**Work task**
Render the rows below as a numbered list, omitting any blank lines and leaving the pictures out.

**Records supplied**

::::

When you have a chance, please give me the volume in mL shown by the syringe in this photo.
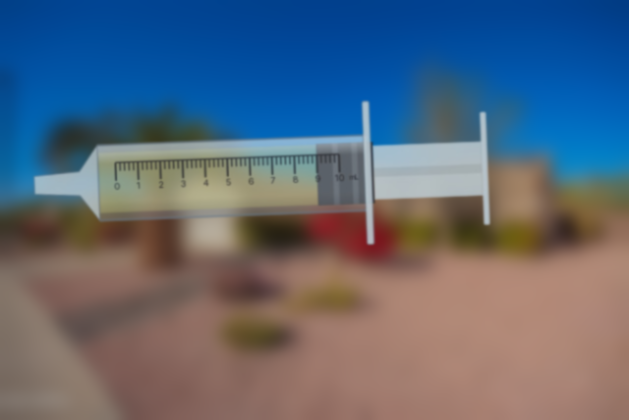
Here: 9 mL
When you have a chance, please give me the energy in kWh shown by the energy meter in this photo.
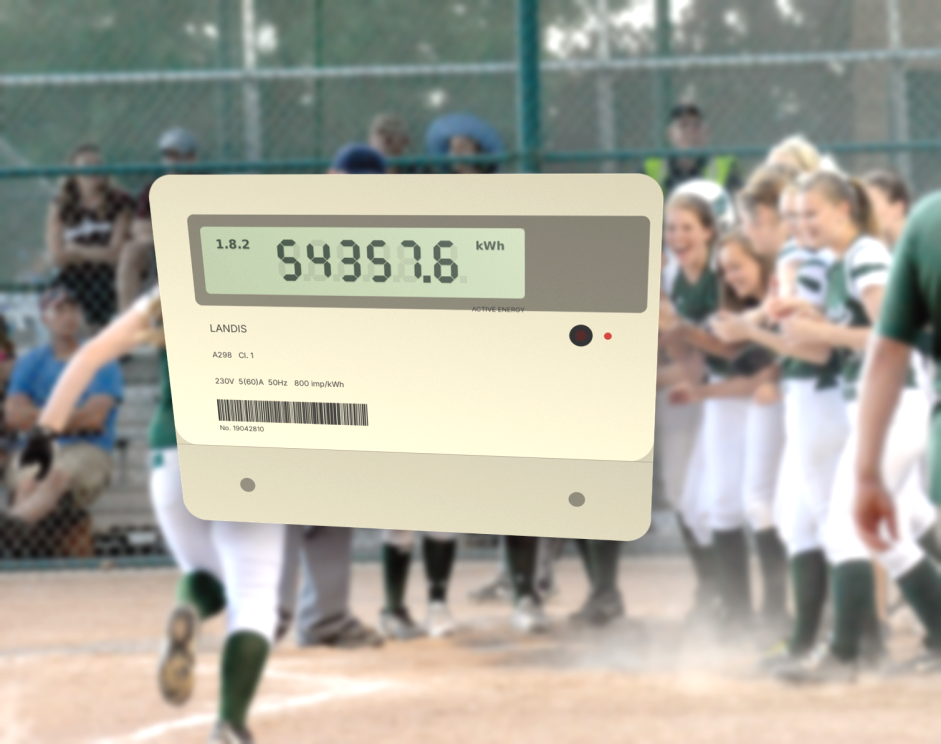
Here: 54357.6 kWh
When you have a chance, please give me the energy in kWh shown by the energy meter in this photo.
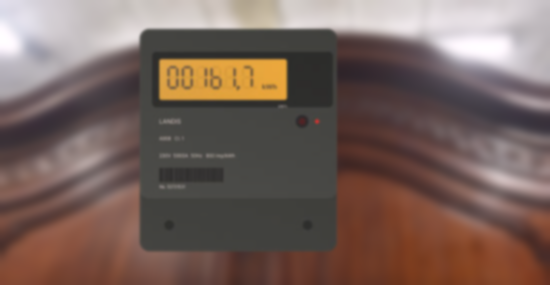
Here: 161.7 kWh
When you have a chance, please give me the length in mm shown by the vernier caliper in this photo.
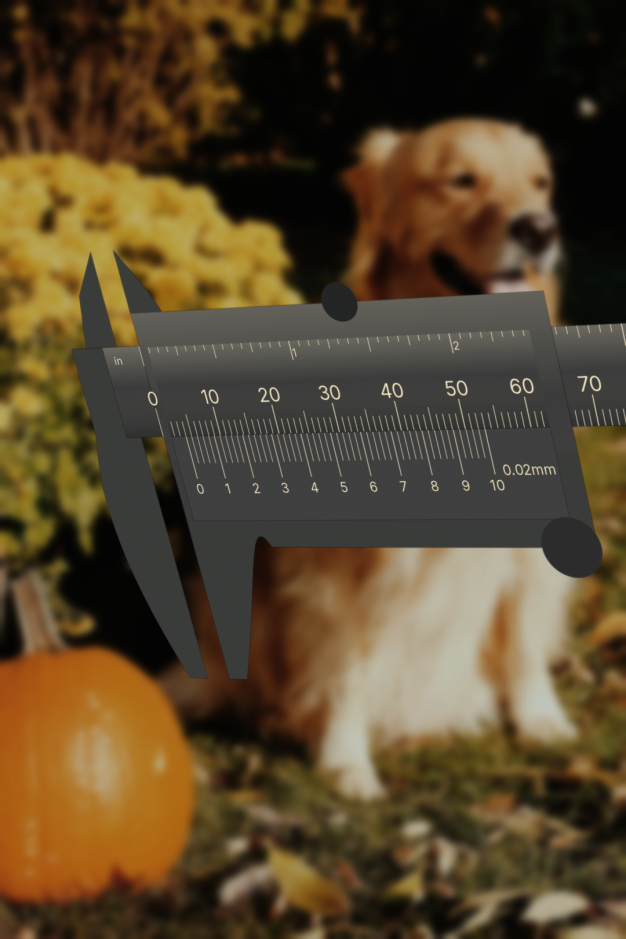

::::

**Written response**
1. When you have a chance, please give me the volume in mL shown by the syringe in this photo.
2. Here: 9 mL
3. When you have a chance, please give me the energy in kWh shown by the energy meter in this photo.
4. Here: 54357.6 kWh
5. When you have a chance, please give me the energy in kWh shown by the energy meter in this photo.
6. Here: 161.7 kWh
7. When you have a chance, please give me the length in mm shown by the vernier caliper in this photo.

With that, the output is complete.